- Organiser: IFSC
- Edition: 31st
- Events: 18 6 Boulder 6 Lead 6 Speed;
- Locations: 12 Meiringen, Switzerland Moscow, Russia Chongqing, China Wujiang, China Munich, Germany Vail, United States Villars, Switzerland Chamonix, France Briançon, France Kranj, Slovenia Xiamen, China Inzai, Japan;
- Dates: 5 April – 27 October 2019

Lead
- Men: Adam Ondra
- Women: Seo Chae-hyun
- Team: Japan

Boulder
- Men: Tomoa Narasaki
- Women: Janja Garnbret
- Team: Japan

Speed
- Men: Bassa Mawem
- Women: Song Yiling
- Team: Russia

Combined
- Men: Tomoa Narasaki
- Women: Janja Garnbret

= 2019 IFSC Climbing World Cup =

International sport climbing competition

The 2019 IFSC Climbing World Cup was held in 12 locations. Bouldering, lead and speed competitions were each held in 6 locations. The season began on 5 April in Meiringen, Switzerland with the first bouldering competition in the season, and concluded on 27 October in Inzai, Japan, with the last lead climbing competition in the season.

The top 3 in each competition received medals, and the overall winners were awarded trophies. At the end of the season an overall ranking was determined based upon points, which athletes were awarded for finishing in the top 30 of each individual event.

==Olympic qualification ==

For the Tokyo 2020 Olympics athletes can qualify through either the IFSC Combined World Championships, the Olympic Qualifying Event or the Continental Championships. The Olympic Qualifying Event is an invitation only event open to the 22 highest ranked climbers on the World Cup circuit who haven't already qualified.

REQUIRED ACTIONS:
1. Summarize the 2019 IFSC Climbing World Cup text in two sentences.
2. Copy the 2019 IFSC Climbing World Cup text word for word from "The top 3 in" to "haven't already qualified.".
The records have no connection to the 2019 IFSC Climbing World Cup text.

PROVIDED INFORMATION:

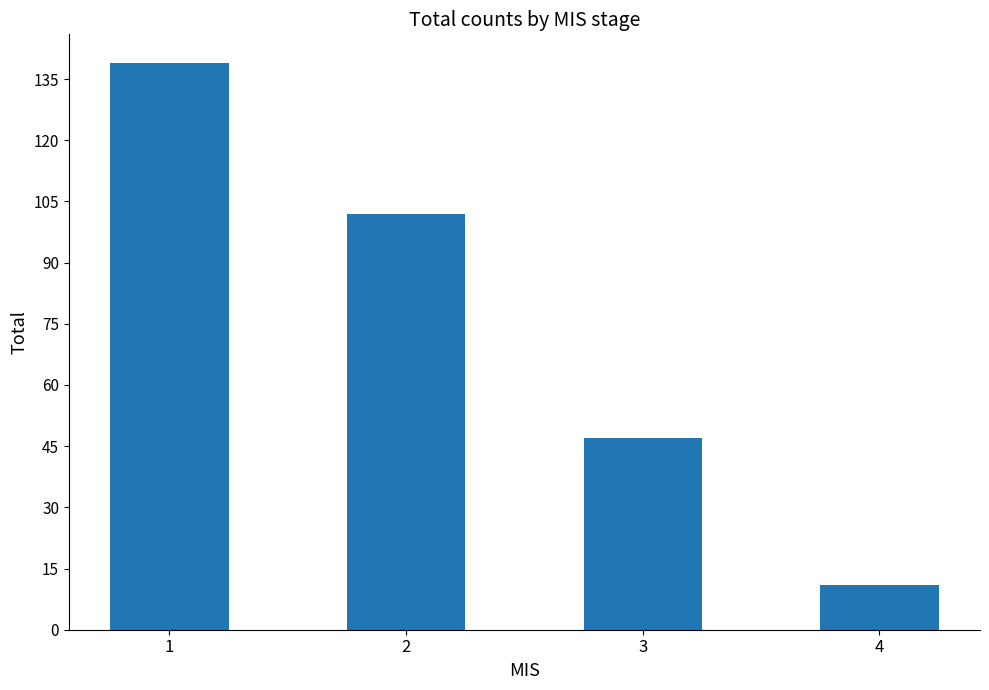

What is the maximum value shown in the chart?

139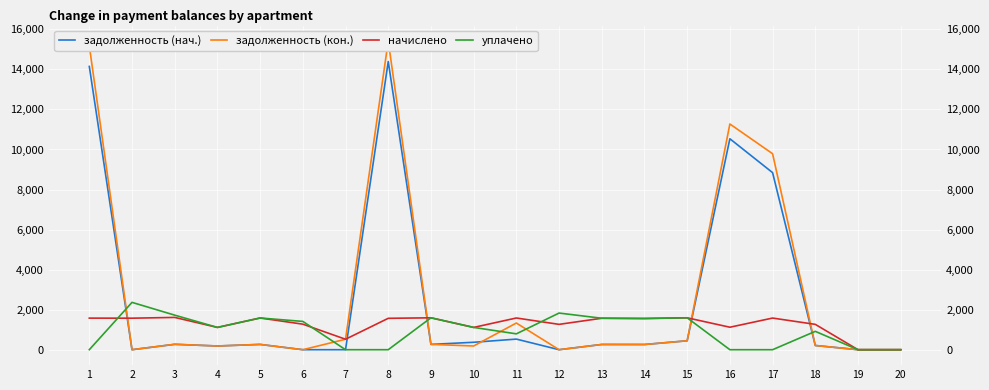

True or false: начислено and уплачено cross at least once.

True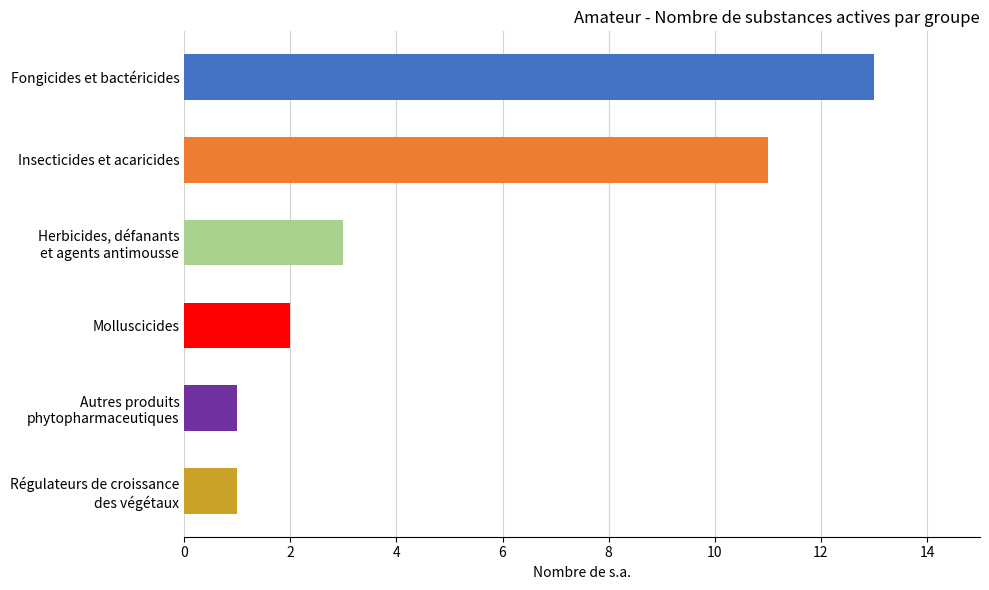

What is the average value?

5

ANSWERS TO THE EXERCISE:
1. The 2019 IFSC Climbing World Cup was held in 12 locations, with bouldering, lead and speed each contested in 6 of them, running from 5 April in Meiringen, Switzerland, to 27 October in Inzai, Japan. The top 3 in each competition received medals, the overall winners were awarded trophies, and an end-of-season overall ranking was based on points given for finishing in the top 30 of each individual event.

2.
The top 3 in each competition received medals, and the overall winners were awarded trophies. At the end of the season an overall ranking was determined based upon points, which athletes were awarded for finishing in the top 30 of each individual event.

==Olympic qualification ==

For the Tokyo 2020 Olympics athletes can qualify through either the IFSC Combined World Championships, the Olympic Qualifying Event or the Continental Championships. The Olympic Qualifying Event is an invitation only event open to the 22 highest ranked climbers on the World Cup circuit who haven't already qualified.